Challenge
A leading healthcare company sought to develop a patient intake chatbot to streamline their processes and enhance patient experience. Initially, they considered using GPT-3.5, but this presented two major hurdles:
- High Operational Costs: GPT-3.5, while powerful, comes with significant usage costs, especially for a high-volume application like patient intake.
- Privacy Concerns: Due to the sensitive nature of patient data, on-premise deployment was essential, which further limited their options.
Solution
To overcome these challenges, Comerit implemented a strategic solution:
- Fine-tuned Mistral-7B: We selected the Mistral-7B large language model (LLM) as a foundation and fine-tuned it specifically for the healthcare company's needs and data. This allowed us to achieve comparable performance to GPT-3.5 while significantly reducing costs.
- On-Premise Deployment: We deployed the fine-tuned Mistral model on the company's premises, ensuring complete control over their data and addressing privacy concerns.
- Rigorous Evaluation: To ensure the chatbot met the highest standards of quality and accuracy, we implemented comprehensive evaluation metrics, including:some text
- Accuracy: Measuring the chatbot's ability to understand and respond correctly to patient queries.
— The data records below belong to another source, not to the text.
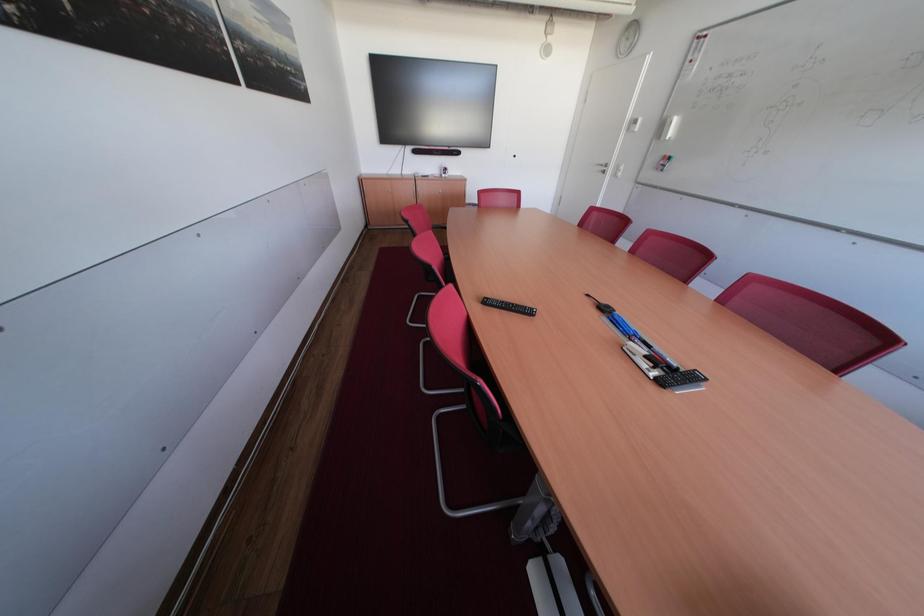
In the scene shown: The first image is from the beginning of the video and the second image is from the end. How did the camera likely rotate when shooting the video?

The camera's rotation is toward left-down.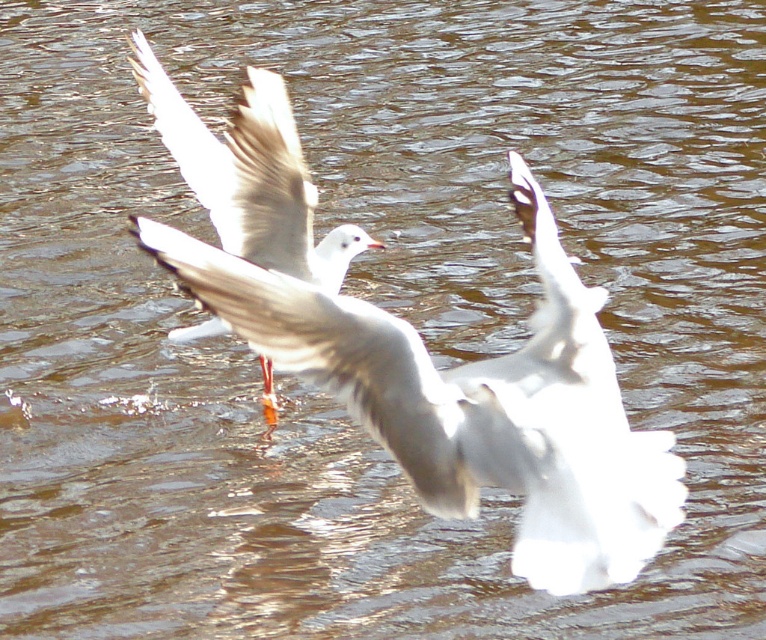
You are an ornithologist observing a seagull in flight. You notice the white feathered wing at center and the white feathered bird at center. Which object is positioned lower in the image?

The white feathered wing at center is positioned lower than the white feathered bird at center.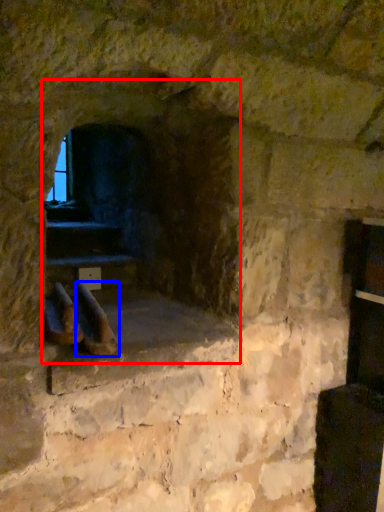
Question: Which point is closer to the camera, fireplace (highlighted by a red box) or footwear (highlighted by a blue box)?

Choices:
 (A) fireplace
 (B) footwear

Answer: (B)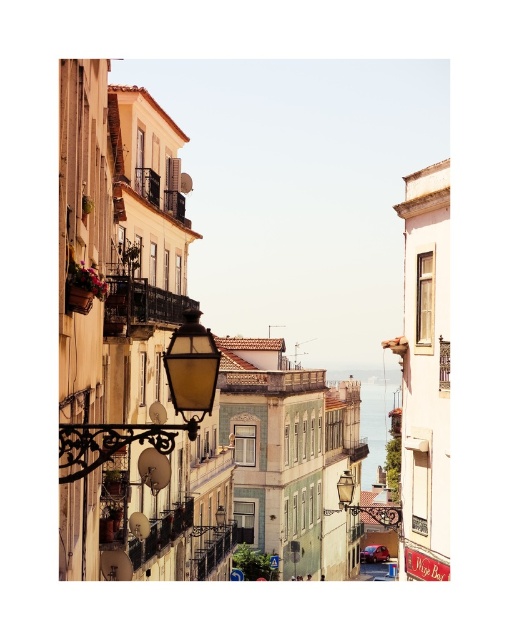
Is matte brass streetlamp at center-left behind clear blue water at center?

That is False.

Who is higher up, matte brass streetlamp at center-left or clear blue water at center?

matte brass streetlamp at center-left is higher up.

Is point (212, 374) positioned in front of point (388, 401)?

Yes, it is in front of point (388, 401).

The image size is (509, 640). What are the coordinates of `matte brass streetlamp at center-left` in the screenshot? It's located at (152, 419).

Is clear blue water at center to the left of matte black streetlamp at center from the viewer's perspective?

In fact, clear blue water at center is to the right of matte black streetlamp at center.

Can you confirm if clear blue water at center is positioned below matte black streetlamp at center?

Yes, clear blue water at center is below matte black streetlamp at center.

Is point (365, 474) positioned before point (379, 547)?

No, it is behind (379, 547).

Identify the location of clear blue water at center. (377, 419).

In the scene shown: Which of these two, matte brass streetlamp at center-left or rustic wrought iron balcony at center-left, stands shorter?

Standing shorter between the two is rustic wrought iron balcony at center-left.

Looking at this image, between matte brass streetlamp at center-left and rustic wrought iron balcony at center-left, which one is positioned lower?

matte brass streetlamp at center-left

Which is in front, point (86, 452) or point (119, 324)?

Positioned in front is point (86, 452).

You are a GUI agent. You are given a task and a screenshot of the screen. Output one action in this format:
    pyautogui.click(x=<x>, y=<y>)
    Task: Click on the matte brass streetlamp at center-left
    This screenshot has width=509, height=640.
    Given the screenshot: What is the action you would take?
    pyautogui.click(x=152, y=419)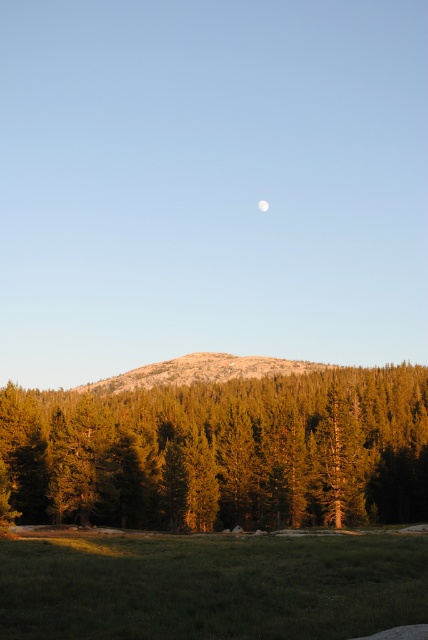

- Fluency: Assessing the naturalness and coherence of the chatbot's responses.
- Comprehension: Evaluating the chatbot's ability to understand complex medical terminology and patient requests.
- Empathy: Measuring the chatbot's ability to provide supportive and empathetic interactions.
Results
The results of this approach were remarkable:
- Performance Parity: The fine-tuned Mistral-7B model achieved performance on par with GPT-3.5 across all key metrics.
- High Quality: The chatbot consistently maintained high quality scores, ensuring accurate, fluent, and empathetic interactions with patients.
- Enhanced Privacy: On-premise deployment guaranteed the privacy and security of patient data.
- Dramatic Cost Reduction: By leveraging the Mistral model and optimizing the deployment strategy, we significantly reduced the healthcare company's operational costs compared to using GPT-3.5. This translated into substantial savings without compromising quality or performance.
This case study demonstrates how Comerit can help businesses achieve their AI goals while optimizing costs and prioritizing data privacy. By strategically selecting and fine-tuning LLMs, we deliver powerful solutions that meet the unique needs of our clients.